Monthly Archives: July 2021

Famous Polish Musicians in the Netherlands (NL Embassy in PL)

Bronisław Huberman with Albert Einstein in Princeton, March 1937.

In the first half of the previous century, several classical Polish musicians enjoyed fame in the Netherlands. One of them was the composer, pianist and politician Ignacy Jan Paderewski (1860-1941), Poland’s Prime Minister in 1919, whose long wild hair was so renowned that it became an inspiration for Dutch jokes. Another was the violinist Bronisław Huberman (1882-1947), who gave multiple concerts in the Netherlands. Huberman was a child prodigy, and first played for a Dutch audience in his early teens. Later, in 1905, a Dutch newspaper described a concert he gave in Amsterdam as follows: “When he performed here some ten years ago as a boy of twelve years old, he amazed everyone with his violin play, and today he has returned to us as an artist, in whom a prematurely ripe nature has harmoniously developed in a rarely perfect manner. His violin play combines all the elements of an artist of the highest rank. What is particularly admirable in the case of Huberman, is that his phenomenal technique is ennobled by a passion for beauty, which wells up from the depths of his heart.” With his Palestine Symphony Orchestra, founded in Tel Aviv in 1936, he helped save up to a thousand Jewish musicians and their families from the Holocaust. Another famous Polish musician of Jewish heritage who on several occasions performed in the Netherlands was the pianist Artur Rubinstein (1887-1982).
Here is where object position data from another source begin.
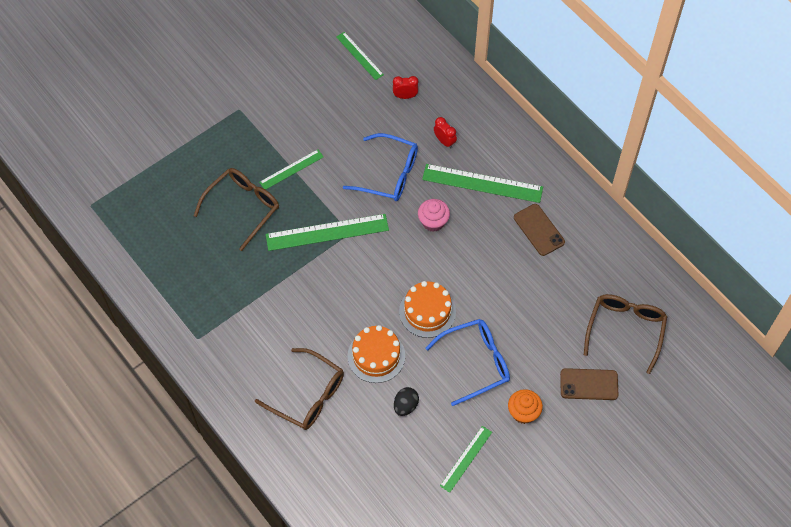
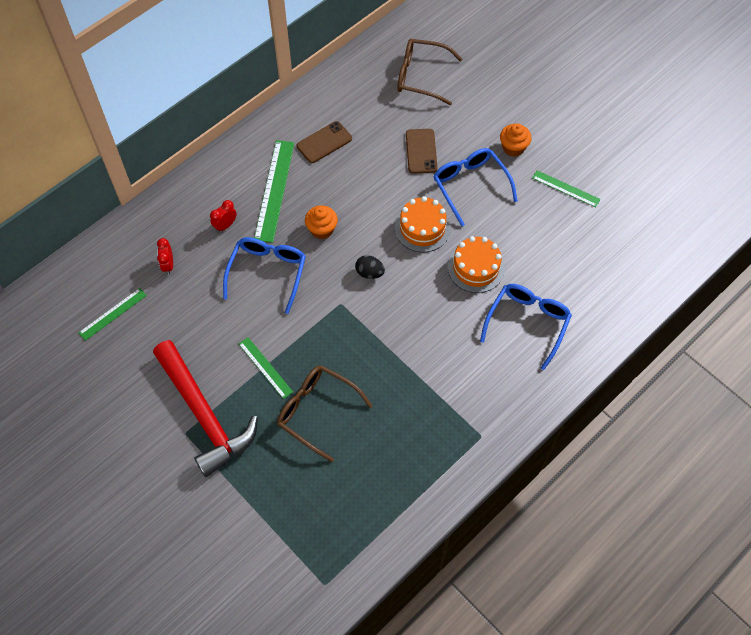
camera: 95 degrees left, 0 degrees up
(253, 123) = (204, 415): none -> red hammer
(308, 395) = (527, 323): brown glasses -> blue glasses
(327, 232) = (341, 324): green ruler -> none
(405, 405) = (523, 239): black egg -> black egg (369, 273)
(433, 222) = (322, 229): pink cupcake -> orange cupcake
(589, 384) = (478, 101): brown phone -> brown phone (421, 151)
*I originally wrote this post for the social media outlets of the Dutch Embassy in Poland. This was post no. 19.

Rembrandt and Poland (NL Embassy in PL)

On June 29, the exhibition Świat Rembrandta (Rembrandt’s World) opened in the Royal Castle in Warsaw. Rembrandt has many links to Poland. To begin with, he produced numerous etchings and paintings of Poles or people in supposedly Polish guises. There is much debate about several of these works, however. Much has been written, for instance, about his so-called Polish Rider from 1655, which shows a horseman in what many scholars have defined as a Polish costume. The rider has been identified variously as a specific Polish nobleman, a generic Cossack, a personification of a Christian knight, a champion of religious freedom, or a literary character. Another of Rembrandt’s paintings is commonly entitled A Polish Nobleman. This portrait, dated 1637, might depict the Polish diplomat Andrzej Rey, but he has also been described as a Russian boyar. Apart from these examples, Rembrandt’s oeuvre also includes drawings and etchings of people who appear to be wearing Polish dress.

Furthermore, Rembrandt’s brother in law was Jan Makowski (or Joannes Maccovius), professor of theology at the University of Franeker. Makowski’s portrait is part of the exhibition in Warsaw.

*I originally wrote this post for the social media outlets of the Dutch Embassy in Poland. This was post no. 18.